§ TAREAS DEL EJERCICIO:
1) En el texto sobre el cuidado de la vista y el oído, ¿con qué frecuencia y durante cuánto tiempo aconseja descansar el doctor José Manuel Benítez?
2) Prosigue el texto sobre el cuidado de la vista y el oído a partir de su última oración.

En el trabajo dale un descanso a tu vista

Para dar alivio a los ojos el doctor José Manuel Benítez, catedrático de Oftalmología de la Universidad Complutense de Madrid, aconseja:

  • Descansar cada dos horas durante quince minutos y aprovechar esos momentos para mirar al infinito y parpadear.
  • Es importante la posición del ordenador, el borde superior de la pantalla debe estar un poco por debajo de la altura de los ojos.
  • La iluminación debe ser la correcta, ni demasiado brillante ni con un escaso contraste.

Otro de los aspectos que podemos potenciar es nuestro campo de visión. Tendemos a prestar atención solo a lo que tenemos delante, pero si miramos más allá disfrutaremos de la espectacularidad del cielo y las nubes en una puesta de sol, del sutil cambio en el tono de las hojas de los árboles que anuncia los cambios de estación o del constante ir y venir de las olas que, con su vaivén, acarician la arena y las rocas.

Observar la naturaleza con una mirada despierta y atenta contribuye a conectarse más con el presente y los constantes cambios de ciclo que se producen.

4. Oído, mucho más que sonidos

Estamos tan habituados al ruido que una de las cosas que más puede impresionarnos es el silencio que se experimenta, por ejemplo, al practicar submarinismo o coronar una cima. Un silencio solo interrumpido por la respiración o los latidos del corazón, sonidos que nos reconfortan y conectan con nosotros mismos.

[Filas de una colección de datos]
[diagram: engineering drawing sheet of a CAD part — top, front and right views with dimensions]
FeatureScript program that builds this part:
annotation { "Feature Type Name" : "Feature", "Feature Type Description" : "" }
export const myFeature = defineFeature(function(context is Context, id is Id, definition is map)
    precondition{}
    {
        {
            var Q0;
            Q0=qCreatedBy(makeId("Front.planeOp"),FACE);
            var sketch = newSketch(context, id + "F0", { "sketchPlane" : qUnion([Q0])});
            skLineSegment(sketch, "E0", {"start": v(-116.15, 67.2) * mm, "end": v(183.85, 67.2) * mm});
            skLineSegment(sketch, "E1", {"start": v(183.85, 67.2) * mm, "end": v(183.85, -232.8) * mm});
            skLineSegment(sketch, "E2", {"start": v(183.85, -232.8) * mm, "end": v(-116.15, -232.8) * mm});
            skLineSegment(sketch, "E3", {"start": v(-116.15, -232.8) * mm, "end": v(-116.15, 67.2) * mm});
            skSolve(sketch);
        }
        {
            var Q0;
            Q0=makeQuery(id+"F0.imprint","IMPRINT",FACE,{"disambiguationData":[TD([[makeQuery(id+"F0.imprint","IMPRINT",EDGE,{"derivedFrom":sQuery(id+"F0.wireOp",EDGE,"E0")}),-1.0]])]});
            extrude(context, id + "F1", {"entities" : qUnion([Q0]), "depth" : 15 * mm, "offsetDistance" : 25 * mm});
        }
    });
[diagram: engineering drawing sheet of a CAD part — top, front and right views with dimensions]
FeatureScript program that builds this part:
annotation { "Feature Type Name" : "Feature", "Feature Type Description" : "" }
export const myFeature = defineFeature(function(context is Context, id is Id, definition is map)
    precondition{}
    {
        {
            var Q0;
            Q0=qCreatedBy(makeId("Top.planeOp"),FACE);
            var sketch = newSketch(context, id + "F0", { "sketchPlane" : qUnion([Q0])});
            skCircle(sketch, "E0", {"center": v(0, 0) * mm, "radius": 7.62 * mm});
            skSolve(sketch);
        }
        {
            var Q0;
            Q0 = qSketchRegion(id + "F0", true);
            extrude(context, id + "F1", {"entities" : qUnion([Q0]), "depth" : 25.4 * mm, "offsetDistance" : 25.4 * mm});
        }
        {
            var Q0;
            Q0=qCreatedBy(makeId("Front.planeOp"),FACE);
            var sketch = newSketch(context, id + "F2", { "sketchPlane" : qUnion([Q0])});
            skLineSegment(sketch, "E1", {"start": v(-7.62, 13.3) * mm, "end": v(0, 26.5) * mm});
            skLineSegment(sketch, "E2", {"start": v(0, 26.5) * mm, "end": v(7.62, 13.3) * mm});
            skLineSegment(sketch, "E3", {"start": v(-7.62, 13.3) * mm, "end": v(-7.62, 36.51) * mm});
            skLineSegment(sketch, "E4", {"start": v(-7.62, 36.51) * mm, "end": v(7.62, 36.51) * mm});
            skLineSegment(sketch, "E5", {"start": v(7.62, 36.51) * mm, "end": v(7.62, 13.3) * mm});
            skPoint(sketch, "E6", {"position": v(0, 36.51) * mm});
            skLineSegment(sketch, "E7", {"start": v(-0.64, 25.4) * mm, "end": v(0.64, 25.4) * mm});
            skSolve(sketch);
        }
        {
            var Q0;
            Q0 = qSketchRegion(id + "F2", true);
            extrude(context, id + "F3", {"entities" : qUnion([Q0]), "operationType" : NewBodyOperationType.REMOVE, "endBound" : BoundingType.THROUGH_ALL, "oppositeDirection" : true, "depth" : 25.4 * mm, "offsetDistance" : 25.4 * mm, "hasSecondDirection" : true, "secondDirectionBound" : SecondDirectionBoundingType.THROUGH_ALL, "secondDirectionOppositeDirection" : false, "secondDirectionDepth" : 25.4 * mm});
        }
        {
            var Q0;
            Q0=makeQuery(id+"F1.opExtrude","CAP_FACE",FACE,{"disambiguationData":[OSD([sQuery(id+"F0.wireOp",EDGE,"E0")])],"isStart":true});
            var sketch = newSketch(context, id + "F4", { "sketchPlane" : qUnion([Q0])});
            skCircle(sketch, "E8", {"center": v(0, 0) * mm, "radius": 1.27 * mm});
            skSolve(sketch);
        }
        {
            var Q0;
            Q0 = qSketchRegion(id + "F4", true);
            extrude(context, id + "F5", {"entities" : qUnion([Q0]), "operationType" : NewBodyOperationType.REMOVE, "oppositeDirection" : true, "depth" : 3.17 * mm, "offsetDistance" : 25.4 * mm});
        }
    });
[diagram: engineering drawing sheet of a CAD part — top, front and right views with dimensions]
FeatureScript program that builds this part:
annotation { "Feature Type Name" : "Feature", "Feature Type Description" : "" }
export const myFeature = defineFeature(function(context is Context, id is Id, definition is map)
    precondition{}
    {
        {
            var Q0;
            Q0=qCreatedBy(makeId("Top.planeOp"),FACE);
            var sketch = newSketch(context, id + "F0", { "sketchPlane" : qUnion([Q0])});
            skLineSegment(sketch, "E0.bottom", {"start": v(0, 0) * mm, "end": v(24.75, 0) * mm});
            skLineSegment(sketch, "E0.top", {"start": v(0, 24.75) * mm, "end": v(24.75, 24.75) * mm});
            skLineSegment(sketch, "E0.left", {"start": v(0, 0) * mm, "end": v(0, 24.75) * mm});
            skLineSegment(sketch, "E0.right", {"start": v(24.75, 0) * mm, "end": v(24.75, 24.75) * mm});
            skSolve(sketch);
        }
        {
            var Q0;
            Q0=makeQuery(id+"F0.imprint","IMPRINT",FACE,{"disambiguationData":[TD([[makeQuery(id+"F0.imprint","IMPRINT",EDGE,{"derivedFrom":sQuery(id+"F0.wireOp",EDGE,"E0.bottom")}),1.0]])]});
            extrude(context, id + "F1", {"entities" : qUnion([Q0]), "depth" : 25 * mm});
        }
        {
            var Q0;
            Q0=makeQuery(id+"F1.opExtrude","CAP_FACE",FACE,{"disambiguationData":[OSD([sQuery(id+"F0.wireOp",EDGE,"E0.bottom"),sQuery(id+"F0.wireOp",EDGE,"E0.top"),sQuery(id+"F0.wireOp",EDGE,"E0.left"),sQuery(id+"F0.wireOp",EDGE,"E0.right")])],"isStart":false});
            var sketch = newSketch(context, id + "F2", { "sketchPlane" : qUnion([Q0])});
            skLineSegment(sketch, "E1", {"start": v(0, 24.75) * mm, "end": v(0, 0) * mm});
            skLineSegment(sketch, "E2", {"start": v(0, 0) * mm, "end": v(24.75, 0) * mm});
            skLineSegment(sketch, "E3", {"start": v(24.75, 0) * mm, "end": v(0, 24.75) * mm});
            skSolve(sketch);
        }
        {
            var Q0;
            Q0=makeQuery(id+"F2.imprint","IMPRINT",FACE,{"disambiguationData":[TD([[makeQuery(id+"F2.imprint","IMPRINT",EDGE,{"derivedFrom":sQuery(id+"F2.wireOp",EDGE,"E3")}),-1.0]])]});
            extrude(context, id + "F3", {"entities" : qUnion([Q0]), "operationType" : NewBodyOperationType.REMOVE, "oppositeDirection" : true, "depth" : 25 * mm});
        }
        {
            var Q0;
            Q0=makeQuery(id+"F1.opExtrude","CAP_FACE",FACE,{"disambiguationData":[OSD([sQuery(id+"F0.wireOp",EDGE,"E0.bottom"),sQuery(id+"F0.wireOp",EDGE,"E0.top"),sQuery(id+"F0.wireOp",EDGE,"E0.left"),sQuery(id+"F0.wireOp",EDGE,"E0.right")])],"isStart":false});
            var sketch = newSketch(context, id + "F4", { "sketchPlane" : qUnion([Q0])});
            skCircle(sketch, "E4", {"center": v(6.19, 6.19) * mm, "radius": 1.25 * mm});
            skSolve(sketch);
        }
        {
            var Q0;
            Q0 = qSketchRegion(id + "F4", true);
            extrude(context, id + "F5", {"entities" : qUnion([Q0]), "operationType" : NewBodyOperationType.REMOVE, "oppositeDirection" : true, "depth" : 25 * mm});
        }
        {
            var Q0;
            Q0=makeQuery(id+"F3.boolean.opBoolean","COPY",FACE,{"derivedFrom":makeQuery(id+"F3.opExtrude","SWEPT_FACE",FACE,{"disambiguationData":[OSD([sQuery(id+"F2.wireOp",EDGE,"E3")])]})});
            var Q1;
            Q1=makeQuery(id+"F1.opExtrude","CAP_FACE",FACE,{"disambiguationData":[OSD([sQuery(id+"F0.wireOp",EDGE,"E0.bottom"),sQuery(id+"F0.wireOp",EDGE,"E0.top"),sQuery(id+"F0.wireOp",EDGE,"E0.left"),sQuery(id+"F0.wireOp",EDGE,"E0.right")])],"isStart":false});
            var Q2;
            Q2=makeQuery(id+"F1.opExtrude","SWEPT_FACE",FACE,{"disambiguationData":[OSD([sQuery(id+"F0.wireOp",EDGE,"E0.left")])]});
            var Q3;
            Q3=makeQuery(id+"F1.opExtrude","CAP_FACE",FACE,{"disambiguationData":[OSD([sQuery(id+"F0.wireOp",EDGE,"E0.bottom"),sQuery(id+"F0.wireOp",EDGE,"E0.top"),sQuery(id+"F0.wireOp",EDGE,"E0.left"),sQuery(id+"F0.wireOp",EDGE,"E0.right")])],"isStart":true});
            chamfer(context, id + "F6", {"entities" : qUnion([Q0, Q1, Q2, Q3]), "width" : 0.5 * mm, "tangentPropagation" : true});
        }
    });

§ RESPUESTAS:
1) Cada dos horas, durante quince minutos.

2)
No es de extrañar porque, ya en el vientre materno, oímos cómo bombea el corazón de nuestra madre y cómo sus pulmones cogen y sueltan aire. Antes de nacer escuchamos también sonidos que provienen del exterior, como la voz de nuestros padres, que luego somos capaces de reconocer. Es uno de los sentidos que desarrollamos de forma más temprana.

Pero el oído no solo permite escuchar: gracias a él se aprende a hablar y regula el equilibrio; por eso, las afecciones que afectan al oído pueden provocar vértigos y mareos.

El oído te conecta con las emociones

El sonido tiene, además, un gran poder de conexión con las emociones. Al escuchar música podemos sentir ternura, miedo, tristeza, esperanza… "Cuando cantamos, se nos dilatan las pupilas y aumentan los niveles de endorfinas; la música compromete a todo el cuerpo, así como al cerebro, y tiene una cualidad terapéutica", escribe Ackerman.

Cantar y escuchar diferentes estilos de música puede ser, pues, una buena manera de revitalizar este sentido. El uso reiterado de auriculares, el ruido del tráfico, las obras urbanas o las aglomeraciones pueden acabar silenciando pequeños regalos para nuestros oídos, melodías como el gorjeo de un pájaro, el caer de una hoja marchita o el aire peinando las ramas de los árboles.

Se puede tratar de afinar el oído para concentrarse en esos sonidos, que nos resultan más agradables y mucho menos estresantes.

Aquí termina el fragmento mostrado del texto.